■ Verilen metin
'''
Böylece ATT’nin gelişme döneminde temel hedef standardlaştırma düsturuydu. 1900-1950 arasında şirketin ilkesi şuydu: “Tek düşünce, tek sistem, evrensel hizmet.” Bu ilke şirketi bir hedefe götürdü. “Piyasanın doyurulması” 1940’da Amerikan evlerinin %40’ından biraz azında telefon bulunuyordu. Ama bu dönemde büyün şirketlerin ürettikleri mal tek türden ibaretti. Mesela ATT siyah telefon üretiyordu. Aynı zamanda üretim, dağıtım, servis sistemleri ve örgüt biçimleri de standardlaştırılmıştı.

BÖLÜM 3:

PEMBE PRENSES POLİTİKASI (1950-1970):

1960’lara doğru yaşam biçimi, düşünce, giyim kuşam ve tüketim ihtiyaçlarında farklılaşmalar oldu. Şirketler daha farklı tip, boyut, renk ve modellerle piyasaya girdiler. Şirketler piyasaya dikey nüfuz etmekten ayrılıp yatay olarak nüfuz etmeye başladılar. Hizmetler çoğaltıldı ve çeşitlendirildi. Buna pembe prenses politikası deniyor.

ATT 1954’de ilk renkli telefonları üretti. 8 ayrı renkte üretiliyordu. 1970’lerde ATT yaklaşık 250 bin farklı hizmet vermeye başlıyor. ATT standarlaşmış büyük çapta seri üretimden, istek üzerine yapılan özel bir çeşit üretime doğrı uzanan kayıyor. Böylece ATT sanayi şirketi olmaktan çıkarak bir süper sanayi şirketi haline dönüşmektedir.

BÖLÜM 4:

SÜPER SANAYİLEŞMİŞ İLETİŞİM PİYASASI:

1970’lere gelindiğinde iletişim piyasası birbirinden farklı hizmetler ve ürünler sunan, kendilerini karmaşık ve geçici biçimkerde tanımlayan çok sayıda şirket tarafından kesin olarak bölünmüştü. Bu durumda olaylar şöyle gelişti:

1)Şirketlerin sayısı hızla artıyor.

2)Farklı ürünlerin sayısı daha hızlı bir biçimde tırmanmaktaydı.

3)Şirketler apasındaki ilişkiler düzenli bir şekilde gelişiyordu.

4)Şirketler arasındaki işlevsel bölünme gittikçe birbirine daha çok karışmaktaydı.
'''
(Çıkarılan veri kayıtları)
'''
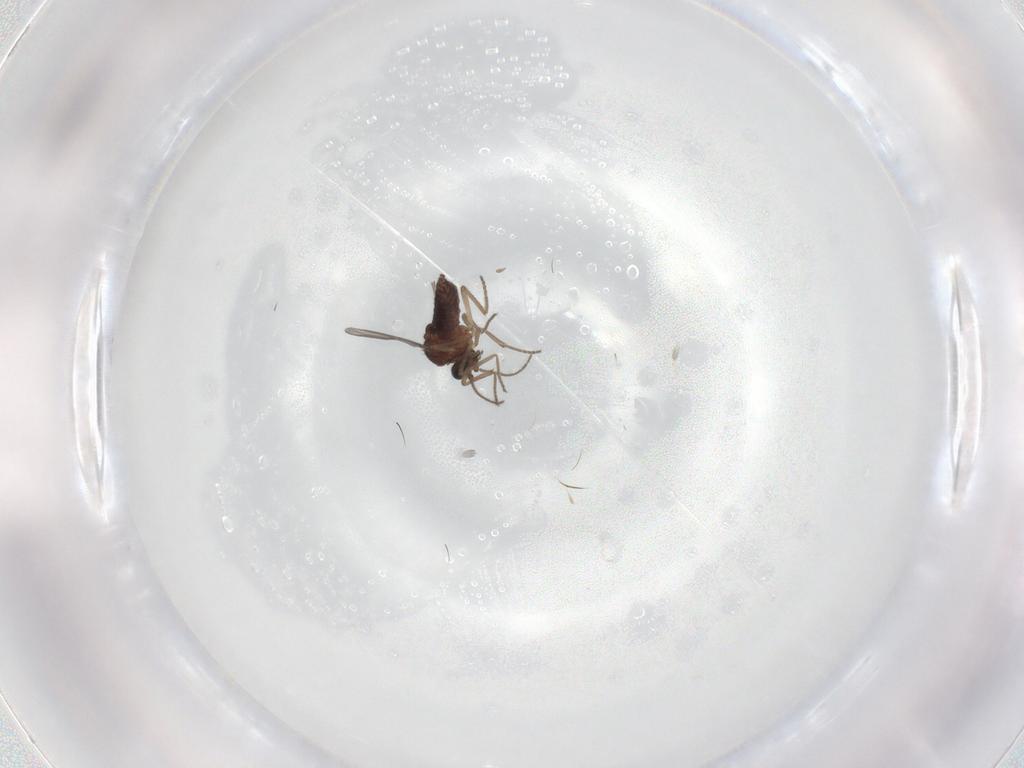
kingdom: Animalia
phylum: Arthropoda
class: Insecta
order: Diptera
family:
'''
■ Yapılacak işler
**1.** ATT metninde "Aynı zamanda" ile başlayan cümlede standartlaştırıldığı belirtilen şeylerin tamamını sıralayın.
**2.** ATT metninin "1970’lere gelindiğinde iletişim" ifadesinden "bir biçimde tırmanmaktaydı." ifadesine kadar olan kısmını hiçbir değişiklik yapmadan aktarın.
**3.** ATT metnini iki cümleyle özetleyin.

■ Cevap anahtarı
**1.** Üretim, dağıtım, servis sistemleri, örgüt biçimleri

**2.**
1970’lere gelindiğinde iletişim piyasası birbirinden farklı hizmetler ve ürünler sunan, kendilerini karmaşık ve geçici biçimkerde tanımlayan çok sayıda şirket tarafından kesin olarak bölünmüştü. Bu durumda olaylar şöyle gelişti:

1)Şirketlerin sayısı hızla artıyor.

2)Farklı ürünlerin sayısı daha hızlı bir biçimde tırmanmaktaydı.

**3.** ATT, 1900-1950 arasında standartlaşmayı temel hedef edinip tek tip ürünler üretirken, 1950-1970 dönemindeki pembe prenses politikası sürecinde 1954'te renkli telefonlar üretti ve 1970'lerde yaklaşık 250 bin farklı hizmet vermeye başladı. 1970'lere gelindiğinde iletişim piyasası farklı hizmet ve ürünler sunan çok sayıda şirket arasında bölünmüştü; şirketlerin ve farklı ürünlerin sayısı hızla artıyordu.